To do:
Reproduce each line from the first in the data through the line that contains "300 92 1.47" exactly; give nothing else.

Provided records:
========
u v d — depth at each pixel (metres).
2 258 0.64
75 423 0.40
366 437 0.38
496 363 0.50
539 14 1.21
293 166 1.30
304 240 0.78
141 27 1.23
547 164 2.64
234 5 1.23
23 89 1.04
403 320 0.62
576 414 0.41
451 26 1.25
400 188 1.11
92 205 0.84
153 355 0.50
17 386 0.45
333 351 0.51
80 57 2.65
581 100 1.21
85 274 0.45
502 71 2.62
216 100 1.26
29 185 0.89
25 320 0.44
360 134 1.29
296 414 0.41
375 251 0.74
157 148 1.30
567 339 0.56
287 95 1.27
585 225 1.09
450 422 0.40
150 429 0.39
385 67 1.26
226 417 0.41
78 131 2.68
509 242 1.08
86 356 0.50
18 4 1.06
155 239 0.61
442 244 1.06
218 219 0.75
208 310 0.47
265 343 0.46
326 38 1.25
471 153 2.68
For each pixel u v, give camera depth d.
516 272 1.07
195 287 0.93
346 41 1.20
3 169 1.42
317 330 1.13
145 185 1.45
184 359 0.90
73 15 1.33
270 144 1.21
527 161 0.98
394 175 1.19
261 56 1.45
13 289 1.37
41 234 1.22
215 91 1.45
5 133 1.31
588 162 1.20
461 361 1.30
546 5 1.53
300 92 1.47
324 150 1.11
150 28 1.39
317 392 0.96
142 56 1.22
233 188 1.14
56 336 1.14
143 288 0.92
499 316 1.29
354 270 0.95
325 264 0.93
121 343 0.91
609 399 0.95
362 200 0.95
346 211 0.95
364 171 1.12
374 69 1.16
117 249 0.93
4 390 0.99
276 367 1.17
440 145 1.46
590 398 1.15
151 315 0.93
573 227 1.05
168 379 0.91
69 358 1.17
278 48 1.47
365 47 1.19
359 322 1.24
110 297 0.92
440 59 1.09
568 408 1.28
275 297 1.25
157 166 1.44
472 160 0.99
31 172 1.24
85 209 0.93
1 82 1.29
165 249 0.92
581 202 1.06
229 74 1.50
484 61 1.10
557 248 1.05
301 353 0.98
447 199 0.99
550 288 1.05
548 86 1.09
========
Answer box:
u v d — depth at each pixel (metres).
2 258 0.64
75 423 0.40
366 437 0.38
496 363 0.50
539 14 1.21
293 166 1.30
304 240 0.78
141 27 1.23
547 164 2.64
234 5 1.23
23 89 1.04
403 320 0.62
576 414 0.41
451 26 1.25
400 188 1.11
92 205 0.84
153 355 0.50
17 386 0.45
333 351 0.51
80 57 2.65
581 100 1.21
85 274 0.45
502 71 2.62
216 100 1.26
29 185 0.89
25 320 0.44
360 134 1.29
296 414 0.41
375 251 0.74
157 148 1.30
567 339 0.56
287 95 1.27
585 225 1.09
450 422 0.40
150 429 0.39
385 67 1.26
226 417 0.41
78 131 2.68
509 242 1.08
86 356 0.50
18 4 1.06
155 239 0.61
442 244 1.06
218 219 0.75
208 310 0.47
265 343 0.46
326 38 1.25
471 153 2.68
For each pixel u v, give camera depth d.
516 272 1.07
195 287 0.93
346 41 1.20
3 169 1.42
317 330 1.13
145 185 1.45
184 359 0.90
73 15 1.33
270 144 1.21
527 161 0.98
394 175 1.19
261 56 1.45
13 289 1.37
41 234 1.22
215 91 1.45
5 133 1.31
588 162 1.20
461 361 1.30
546 5 1.53
300 92 1.47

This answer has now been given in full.